The table below is from an experiment where the humidity of paper, produced by a paper machine, was measured. Two measurment were made for each of two different levels of speed and three different mixtures if ingrediences.
a) construct an ANOVA table with sources speed, ingrediences, interactions and error (i.e, four sources.)
b) See if it is reasonable to reduce the model to have zero interactions. Motivate your choice!
c) See if there is any more or other reduction of the model that is motivated.
d) Write the ANOVA table for the final model.
e) Write down the final model with your estimated coefficients.
f) According to your final model, which combination of speed and ingrediences gives the lowest humidity?
| ingredience 1 | ingredience 2 | ingredience 3 | ||||
| speed 1 | 7.2 | 7.2 | 7.8 | 7.2 | 8.4 | 7.8 |
| speed 2 | 6.4 | 6.8 | 7.2 | 7.4 | 7.8 | 7.6 |
28. You want to see if males and females differ after three years of study at KTH:s programme on computer science. The issue is if they differ in the number of credit points they have managed to collect, on average.

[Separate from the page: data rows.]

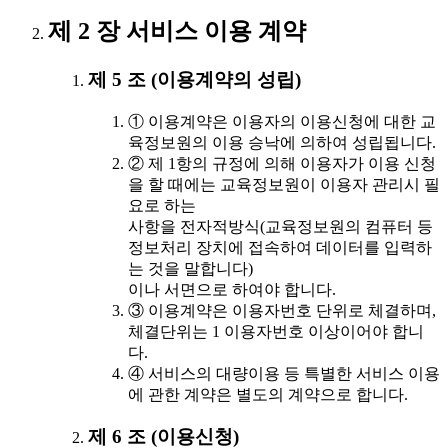
제 2 장 서비스 이용 계약
제 5 조 (이용계약의 성립)
① 이용계약은 이용자의 이용신청에 대한 교
육정보원의 이용 승낙에 의하여 성립됩니다.
② 제 1항의 규정에 의해 이용자가 이용 신청
을 할 때에는 교육정보원이 이용자 관리시 필
요로 하는
사항을 전자적방식(교육정보원의 컴퓨터 등
정보처리 장치에 접속하여 데이터를 입력하
는 것을 말합니다)
이나 서면으로 하여야 합니다.
③ 이용계약은 이용자번호 단위로 체결하며,
체결단위는 1 이용자번호 이상이어야 합니
다.
④ 서비스의 대량이용 등 특별한 서비스 이용
에 관한 계약은 별도의 계약으로 합니다.
제 6 조 (이용신청)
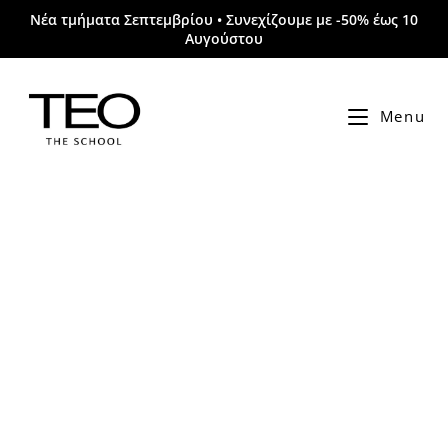
Νέα τμήματα Σεπτεμβρίου • Συνεχίζουμε με -50% έως 10
Αυγούστου
Menu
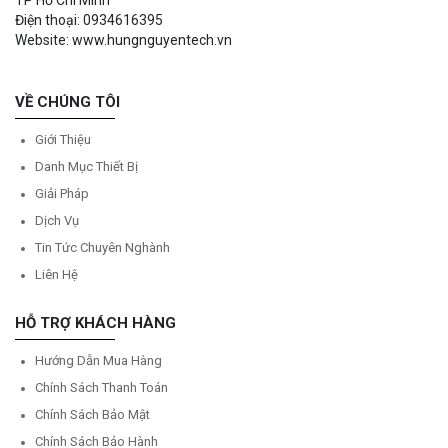
Điện thoại: 0934616395
Website: www.hungnguyentech.vn
VỀ CHÚNG TÔI
Giới Thiệu
Danh Mục Thiết Bị
Giải Pháp
Dịch Vụ
Tin Tức Chuyên Nghành
Liên Hệ
HỖ TRỢ KHÁCH HÀNG
Hướng Dẫn Mua Hàng
Chính Sách Thanh Toán
Chính Sách Bảo Mật
Chính Sách Bảo Hành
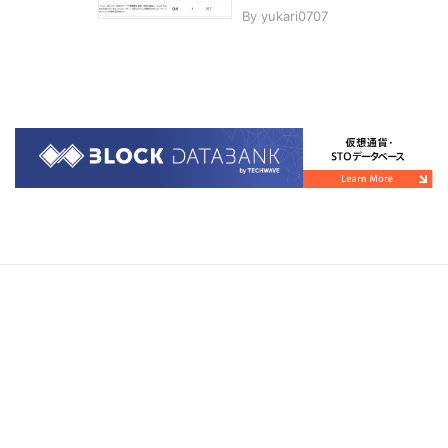
By
yukari0707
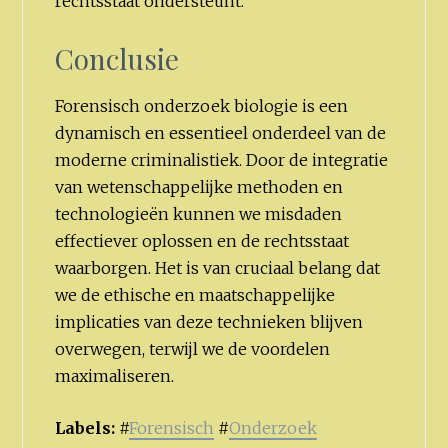
rechtsstaat ondersteunt.
Conclusie
Forensisch onderzoek biologie is een
dynamisch en essentieel onderdeel van de
moderne criminalistiek. Door de integratie
van wetenschappelijke methoden en
technologieën kunnen we misdaden
effectiever oplossen en de rechtsstaat
waarborgen. Het is van cruciaal belang dat
we de ethische en maatschappelijke
implicaties van deze technieken blijven
overwegen, terwijl we de voordelen
maximaliseren.
Labels:
#
Forensisch
#
Onderzoek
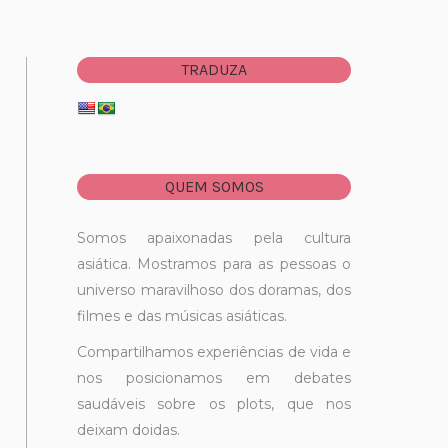
TRADUZA
QUEM SOMOS
Somos apaixonadas pela cultura
asiática. Mostramos para as pessoas o
universo maravilhoso dos doramas, dos
filmes e das músicas asiáticas.
Compartilhamos experiências de vida e
nos posicionamos em debates
saudáveis sobre os plots, que nos
deixam doidas.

For the purpose, you collect data on 50 male students and 50 male students, and run the regression
(credit points) = β0 + (female) β1 + error
(female) is a dummy for female.
a) The fraction of females at KTH:s computer science programme is only 15%. You have chosen 50 males and 50 females, hence not a random sample of students. Explain why this does not cause a “selection bias” in this case.
b) Prove that if you had chosen a random sample of students, then the standard error of the estimated β1 would almost certainly (in the common sense) be greater by a factor of about 1.4.
29. Prove the formula for the F-statistic on p.9 (testing all slope coefficients) in my booklet.
30. Assume that you run a regression of y onto two covariates x1 and x2:
y = β0 + x1 β1 + x2 β2 + error.
a) If the sample correlation between x1 and x2 is zero, then the estimated value of β1 will be the same as when you leave out x2 from the regression. Prove that!
b) Prove that this is not true if the sample correlation is different from zero.
c) If the sample correlation is equal to zero, is there any reason to include the x2 covariate in the regression? (We are only interested in the β1 coefficient.)